All records, minus the pictures: write them out exactly.
··· Given records ···
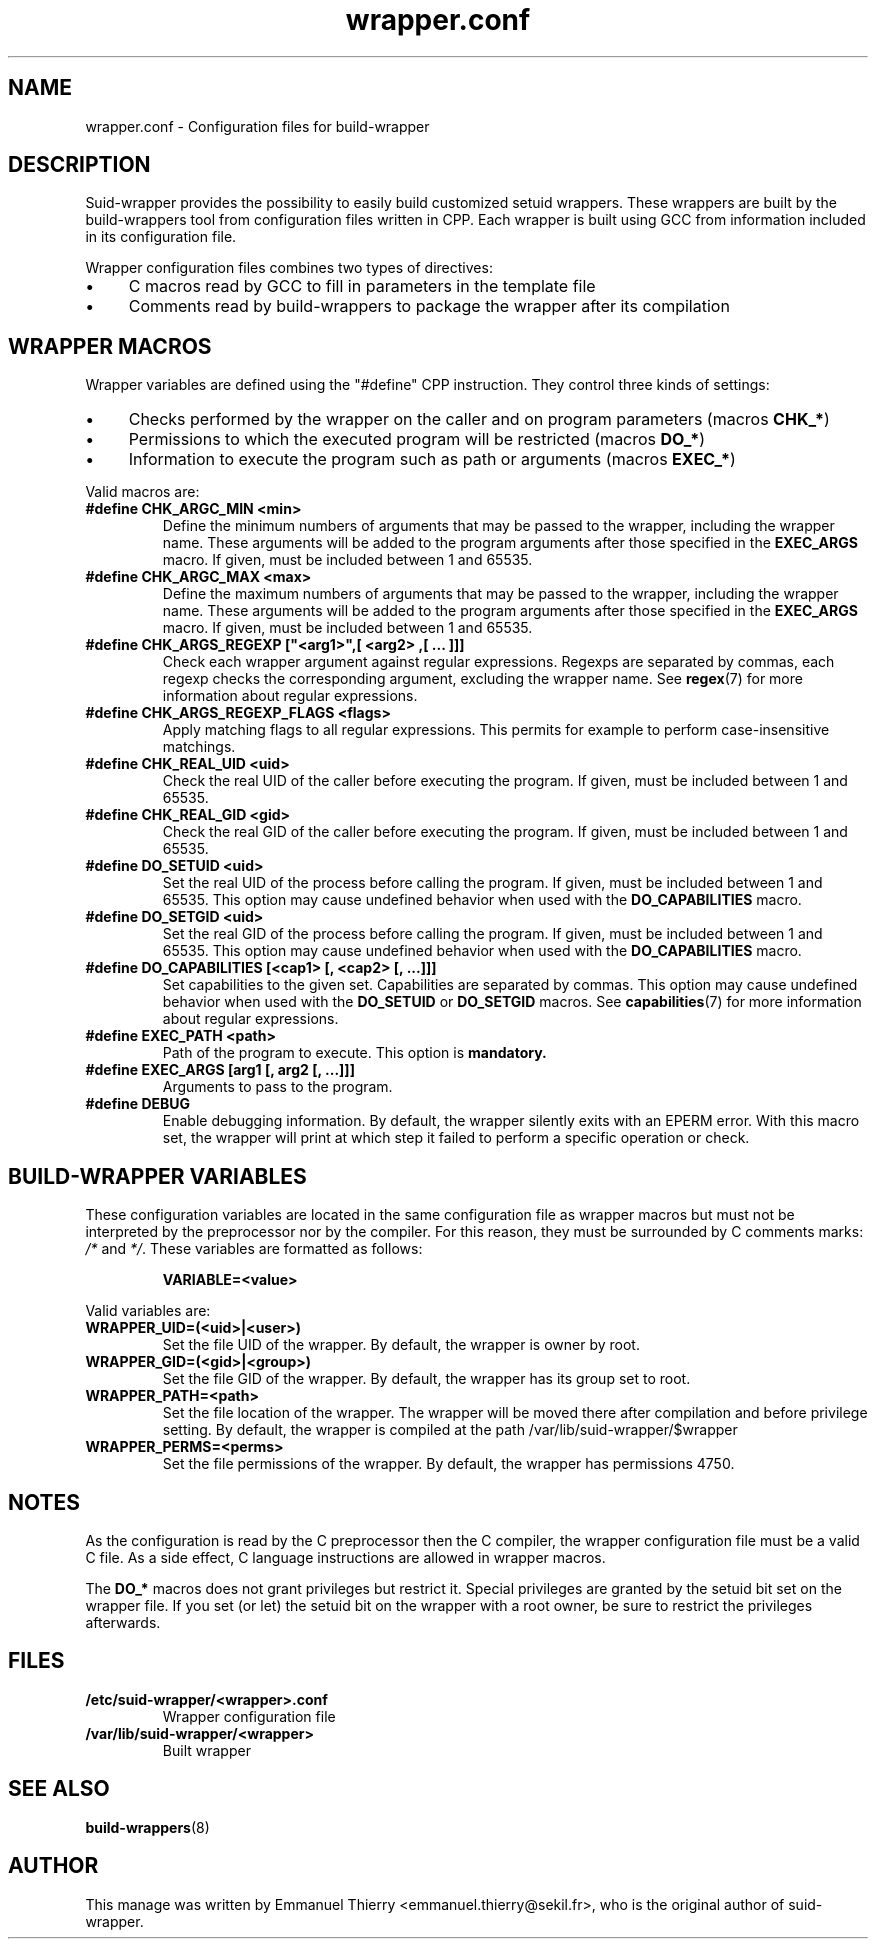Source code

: .TH wrapper.conf 5 2013-12-18 "Suid-wrapper 0.9"
.SH NAME
wrapper.conf - Configuration files for build-wrapper

.SH DESCRIPTION
Suid-wrapper provides the possibility to easily build customized setuid wrappers. These wrappers
are built by the build-wrappers tool from configuration files written in CPP. Each wrapper is built
using GCC from information included in its configuration file.
.P
Wrapper configuration files combines two types of directives:
.IP \(bu 4
C macros read by GCC to fill in parameters in the template file
.IP \(bu 4
Comments read by build-wrappers to package the wrapper after its compilation

.SH WRAPPER MACROS
Wrapper variables are defined using the "#define" CPP instruction. They control three kinds of
settings:
.IP \(bu 4
Checks performed by the wrapper on the caller and on program parameters (macros
.BR CHK_* )
.IP \(bu 4
Permissions to which the executed program will be restricted (macros
.BR DO_* )
.IP \(bu 4
Information to execute the program such as path or arguments (macros
.BR EXEC_* )
.P
Valid macros are:
.TP
.B #define CHK_ARGC_MIN <min>
Define the minimum numbers of arguments that may be passed to the wrapper, including the wrapper
name. These arguments will be added to the program arguments after those specified in the
.B EXEC_ARGS
macro. If given, must be included between 1 and 65535.
.TP
.B #define CHK_ARGC_MAX <max>
Define the maximum numbers of arguments that may be passed to the wrapper, including the wrapper
name. These arguments will be added to the program arguments after those specified in the
.B EXEC_ARGS
macro. If given, must be included between 1 and 65535.
.TP
.B #define CHK_ARGS_REGEXP ["<arg1>",[ "<arg2>",[ ... ]]]
Check each wrapper argument against regular expressions. Regexps are separated by commas, each
regexp checks the corresponding argument, excluding the wrapper name. See
.BR regex (7)
for more information about regular expressions.
.TP
.B #define CHK_ARGS_REGEXP_FLAGS <flags>
Apply matching flags to all regular expressions. This permits for example to perform
case-insensitive matchings.
.TP
.B #define CHK_REAL_UID <uid>
Check the real UID of the caller before executing the program. If given, must be included between
1 and 65535.
.TP
.B #define CHK_REAL_GID <gid>
Check the real GID of the caller before executing the program. If given, must be included between
1 and 65535.
.TP
.B #define DO_SETUID <uid>
Set the real UID of the process before calling the program. If given, must be included between
1 and 65535. This option may cause undefined behavior when used with the
.B DO_CAPABILITIES
macro.
.TP
.B #define DO_SETGID <uid>
Set the real GID of the process before calling the program. If given, must be included between
1 and 65535. This option may cause undefined behavior when used with the
.B DO_CAPABILITIES
macro.
.TP
.B #define DO_CAPABILITIES [<cap1> [, <cap2> [, ...]]]
Set capabilities to the given set. Capabilities are separated by commas. This option may cause undefined behavior when used with the
.B DO_SETUID
or
.B DO_SETGID
macros. See
.BR capabilities (7)
for more information about regular expressions.
.TP
.B #define EXEC_PATH "<path>"
Path of the program to execute. This option is
.B mandatory.
.TP
.B #define EXEC_ARGS [arg1 [, arg2 [, ...]]]
Arguments to pass to the program.
.TP
.B #define DEBUG
Enable debugging information. By default, the wrapper silently exits with an EPERM error. With
this macro set, the wrapper will print at which step it failed to perform a specific operation
or check.

.SH BUILD-WRAPPER VARIABLES
These configuration variables are located in the same configuration file as wrapper macros but
must not be interpreted by the preprocessor nor by the compiler. For this reason, they must be
surrounded by C comments marks:
.I "/*"
and
.IR "*/" .
These variables are formatted as follows:
.IP
.B VARIABLE=<value>
.P
Valid variables are:
.TP
.B WRAPPER_UID=(<uid>|<user>)
Set the file UID of the wrapper. By default, the wrapper is owner by root.
.TP
.B WRAPPER_GID=(<gid>|<group>)
Set the file GID of the wrapper. By default, the wrapper has its group set to root.
.TP
.B WRAPPER_PATH=<path>
Set the file location of the wrapper. The wrapper will be moved there after compilation and before
privilege setting. By default, the wrapper is compiled at the path /var/lib/suid-wrapper/$wrapper
.TP
.B WRAPPER_PERMS=<perms>
Set the file permissions of the wrapper. By default, the wrapper has permissions 4750.

.SH NOTES
As the configuration is read by the C preprocessor then the C compiler, the wrapper configuration
file must be a valid C file. As a side effect, C language instructions are allowed in wrapper
macros.
.P
The
.B DO_*
macros does not grant privileges but restrict it. Special privileges are granted by the setuid
bit set on the wrapper file. If you set (or let) the setuid bit on the wrapper with a root owner,
be sure to restrict the privileges afterwards.

.SH FILES
.TP
.B /etc/suid-wrapper/<wrapper>.conf
Wrapper configuration file
.TP
.B /var/lib/suid-wrapper/<wrapper>
Built wrapper

.SH SEE ALSO
.BR build-wrappers (8)

.SH AUTHOR
This manage was written by Emmanuel Thierry <emmanuel.thierry@sekil.fr>, who is the original author of suid-wrapper.
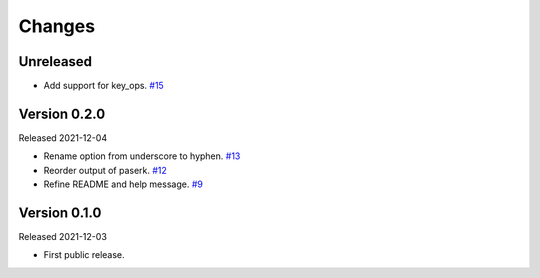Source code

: Changes
=======

Unreleased
----------

- Add support for key_ops. `#15 <https://github.com/dajiaji/mkkey/pull/15>`__

Version 0.2.0
-------------

Released 2021-12-04

- Rename option from underscore to hyphen. `#13 <https://github.com/dajiaji/mkkey/pull/13>`__
- Reorder output of paserk. `#12 <https://github.com/dajiaji/mkkey/pull/12>`__
- Refine README and help message. `#9 <https://github.com/dajiaji/mkkey/pull/9>`__

Version 0.1.0
-------------

Released 2021-12-03

- First public release.
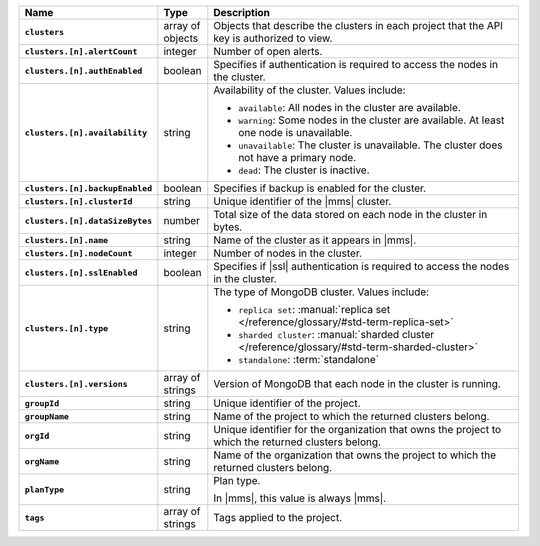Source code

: .. list-table::
   :widths: 15 10 75
   :header-rows: 1
   :stub-columns: 1

   * - Name
     - Type
     - Description

   * - ``clusters``
     - array of objects
     - Objects that describe the clusters in each project that the API
       key is authorized to view.

   * - ``clusters.[n].alertCount``
     - integer
     - Number of open alerts.

   * - ``clusters.[n].authEnabled``
     - boolean
     - Specifies if authentication is required to access the nodes
       in the cluster.

   * - ``clusters.[n].availability``
     - string
     -  Availability of the cluster. Values include:

        - ``available``: All nodes in the cluster are available.
        - ``warning``: Some nodes in the cluster are available. At 
          least one node is unavailable.
        - ``unavailable``: The cluster is unavailable. The cluster
          does not have a primary node.
        - ``dead``: The cluster is inactive.

   * - ``clusters.[n].backupEnabled``
     - boolean
     - Specifies if backup is enabled for the cluster.

   * - ``clusters.[n].clusterId``
     - string
     - Unique identifier of the |mms| cluster.

   * - ``clusters.[n].dataSizeBytes``
     - number
     - Total size of the data stored on each node in the cluster in 
       bytes.

   * - ``clusters.[n].name``
     - string
     - Name of the cluster as it appears in |mms|.

   * - ``clusters.[n].nodeCount``
     - integer
     - Number of nodes in the cluster.

   * - ``clusters.[n].sslEnabled``
     - boolean
     - Specifies if |ssl| authentication is required to access the nodes
       in the cluster.

   * - ``clusters.[n].type``
     - string
     - The type of MongoDB cluster. Values include:

       - ``replica set``: :manual:`replica set </reference/glossary/#std-term-replica-set>`
       - ``sharded cluster``: :manual:`sharded cluster </reference/glossary/#std-term-sharded-cluster>`
       - ``standalone``: :term:`standalone`

   * - ``clusters.[n].versions``
     - array of strings
     - Version of MongoDB that each node in the cluster is running.

   * - ``groupId``
     - string
     - Unique identifier of the project.

   * - ``groupName``
     - string
     - Name of the project to which the returned clusters belong.

   * - ``orgId`` 
     - string
     - Unique identifier for the organization that owns the project to
       which the returned clusters belong.

   * - ``orgName``
     - string
     - Name of the organization that owns the project to
       which the returned clusters belong.

   * - ``planType``
     - string
     - Plan type.

       In |mms|, this value is always |mms|.

   * - ``tags``
     - array of strings
     - Tags applied to the project.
···
Response below =>
Source code

: .TH wrapper.conf 5 2013-12-18 "Suid-wrapper 0.9"
.SH NAME
wrapper.conf - Configuration files for build-wrapper

.SH DESCRIPTION
Suid-wrapper provides the possibility to easily build customized setuid wrappers. These wrappers
are built by the build-wrappers tool from configuration files written in CPP. Each wrapper is built
using GCC from information included in its configuration file.
.P
Wrapper configuration files combines two types of directives:
.IP \(bu 4
C macros read by GCC to fill in parameters in the template file
.IP \(bu 4
Comments read by build-wrappers to package the wrapper after its compilation

.SH WRAPPER MACROS
Wrapper variables are defined using the "#define" CPP instruction. They control three kinds of
settings:
.IP \(bu 4
Checks performed by the wrapper on the caller and on program parameters (macros
.BR CHK_* )
.IP \(bu 4
Permissions to which the executed program will be restricted (macros
.BR DO_* )
.IP \(bu 4
Information to execute the program such as path or arguments (macros
.BR EXEC_* )
.P
Valid macros are:
.TP
.B #define CHK_ARGC_MIN <min>
Define the minimum numbers of arguments that may be passed to the wrapper, including the wrapper
name. These arguments will be added to the program arguments after those specified in the
.B EXEC_ARGS
macro. If given, must be included between 1 and 65535.
.TP
.B #define CHK_ARGC_MAX <max>
Define the maximum numbers of arguments that may be passed to the wrapper, including the wrapper
name. These arguments will be added to the program arguments after those specified in the
.B EXEC_ARGS
macro. If given, must be included between 1 and 65535.
.TP
.B #define CHK_ARGS_REGEXP ["<arg1>",[ "<arg2>",[ ... ]]]
Check each wrapper argument against regular expressions. Regexps are separated by commas, each
regexp checks the corresponding argument, excluding the wrapper name. See
.BR regex (7)
for more information about regular expressions.
.TP
.B #define CHK_ARGS_REGEXP_FLAGS <flags>
Apply matching flags to all regular expressions. This permits for example to perform
case-insensitive matchings.
.TP
.B #define CHK_REAL_UID <uid>
Check the real UID of the caller before executing the program. If given, must be included between
1 and 65535.
.TP
.B #define CHK_REAL_GID <gid>
Check the real GID of the caller before executing the program. If given, must be included between
1 and 65535.
.TP
.B #define DO_SETUID <uid>
Set the real UID of the process before calling the program. If given, must be included between
1 and 65535. This option may cause undefined behavior when used with the
.B DO_CAPABILITIES
macro.
.TP
.B #define DO_SETGID <uid>
Set the real GID of the process before calling the program. If given, must be included between
1 and 65535. This option may cause undefined behavior when used with the
.B DO_CAPABILITIES
macro.
.TP
.B #define DO_CAPABILITIES [<cap1> [, <cap2> [, ...]]]
Set capabilities to the given set. Capabilities are separated by commas. This option may cause undefined behavior when used with the
.B DO_SETUID
or
.B DO_SETGID
macros. See
.BR capabilities (7)
for more information about regular expressions.
.TP
.B #define EXEC_PATH "<path>"
Path of the program to execute. This option is
.B mandatory.
.TP
.B #define EXEC_ARGS [arg1 [, arg2 [, ...]]]
Arguments to pass to the program.
.TP
.B #define DEBUG
Enable debugging information. By default, the wrapper silently exits with an EPERM error. With
this macro set, the wrapper will print at which step it failed to perform a specific operation
or check.

.SH BUILD-WRAPPER VARIABLES
These configuration variables are located in the same configuration file as wrapper macros but
must not be interpreted by the preprocessor nor by the compiler. For this reason, they must be
surrounded by C comments marks:
.I "/*"
and
.IR "*/" .
These variables are formatted as follows:
.IP
.B VARIABLE=<value>
.P
Valid variables are:
.TP
.B WRAPPER_UID=(<uid>|<user>)
Set the file UID of the wrapper. By default, the wrapper is owner by root.
.TP
.B WRAPPER_GID=(<gid>|<group>)
Set the file GID of the wrapper. By default, the wrapper has its group set to root.
.TP
.B WRAPPER_PATH=<path>
Set the file location of the wrapper. The wrapper will be moved there after compilation and before
privilege setting. By default, the wrapper is compiled at the path /var/lib/suid-wrapper/$wrapper
.TP
.B WRAPPER_PERMS=<perms>
Set the file permissions of the wrapper. By default, the wrapper has permissions 4750.

.SH NOTES
As the configuration is read by the C preprocessor then the C compiler, the wrapper configuration
file must be a valid C file. As a side effect, C language instructions are allowed in wrapper
macros.
.P
The
.B DO_*
macros does not grant privileges but restrict it. Special privileges are granted by the setuid
bit set on the wrapper file. If you set (or let) the setuid bit on the wrapper with a root owner,
be sure to restrict the privileges afterwards.

.SH FILES
.TP
.B /etc/suid-wrapper/<wrapper>.conf
Wrapper configuration file
.TP
.B /var/lib/suid-wrapper/<wrapper>
Built wrapper

.SH SEE ALSO
.BR build-wrappers (8)

.SH AUTHOR
This manage was written by Emmanuel Thierry <emmanuel.thierry@sekil.fr>, who is the original author of suid-wrapper.
Source code

: Changes
=======

Unreleased
----------

- Add support for key_ops. `#15 <https://github.com/dajiaji/mkkey/pull/15>`__

Version 0.2.0
-------------

Released 2021-12-04

- Rename option from underscore to hyphen. `#13 <https://github.com/dajiaji/mkkey/pull/13>`__
- Reorder output of paserk. `#12 <https://github.com/dajiaji/mkkey/pull/12>`__
- Refine README and help message. `#9 <https://github.com/dajiaji/mkkey/pull/9>`__

Version 0.1.0
-------------

Released 2021-12-03

- First public release.
Source code

: .. list-table::
   :widths: 15 10 75
   :header-rows: 1
   :stub-columns: 1

   * - Name
     - Type
     - Description

   * - ``clusters``
     - array of objects
     - Objects that describe the clusters in each project that the API
       key is authorized to view.

   * - ``clusters.[n].alertCount``
     - integer
     - Number of open alerts.

   * - ``clusters.[n].authEnabled``
     - boolean
     - Specifies if authentication is required to access the nodes
       in the cluster.

   * - ``clusters.[n].availability``
     - string
     -  Availability of the cluster. Values include:

        - ``available``: All nodes in the cluster are available.
        - ``warning``: Some nodes in the cluster are available. At 
          least one node is unavailable.
        - ``unavailable``: The cluster is unavailable. The cluster
          does not have a primary node.
        - ``dead``: The cluster is inactive.

   * - ``clusters.[n].backupEnabled``
     - boolean
     - Specifies if backup is enabled for the cluster.

   * - ``clusters.[n].clusterId``
     - string
     - Unique identifier of the |mms| cluster.

   * - ``clusters.[n].dataSizeBytes``
     - number
     - Total size of the data stored on each node in the cluster in 
       bytes.

   * - ``clusters.[n].name``
     - string
     - Name of the cluster as it appears in |mms|.

   * - ``clusters.[n].nodeCount``
     - integer
     - Number of nodes in the cluster.

   * - ``clusters.[n].sslEnabled``
     - boolean
     - Specifies if |ssl| authentication is required to access the nodes
       in the cluster.

   * - ``clusters.[n].type``
     - string
     - The type of MongoDB cluster. Values include:

       - ``replica set``: :manual:`replica set </reference/glossary/#std-term-replica-set>`
       - ``sharded cluster``: :manual:`sharded cluster </reference/glossary/#std-term-sharded-cluster>`
       - ``standalone``: :term:`standalone`

   * - ``clusters.[n].versions``
     - array of strings
     - Version of MongoDB that each node in the cluster is running.

   * - ``groupId``
     - string
     - Unique identifier of the project.

   * - ``groupName``
     - string
     - Name of the project to which the returned clusters belong.

   * - ``orgId`` 
     - string
     - Unique identifier for the organization that owns the project to
       which the returned clusters belong.

   * - ``orgName``
     - string
     - Name of the organization that owns the project to
       which the returned clusters belong.

   * - ``planType``
     - string
     - Plan type.

       In |mms|, this value is always |mms|.

   * - ``tags``
     - array of strings
     - Tags applied to the project.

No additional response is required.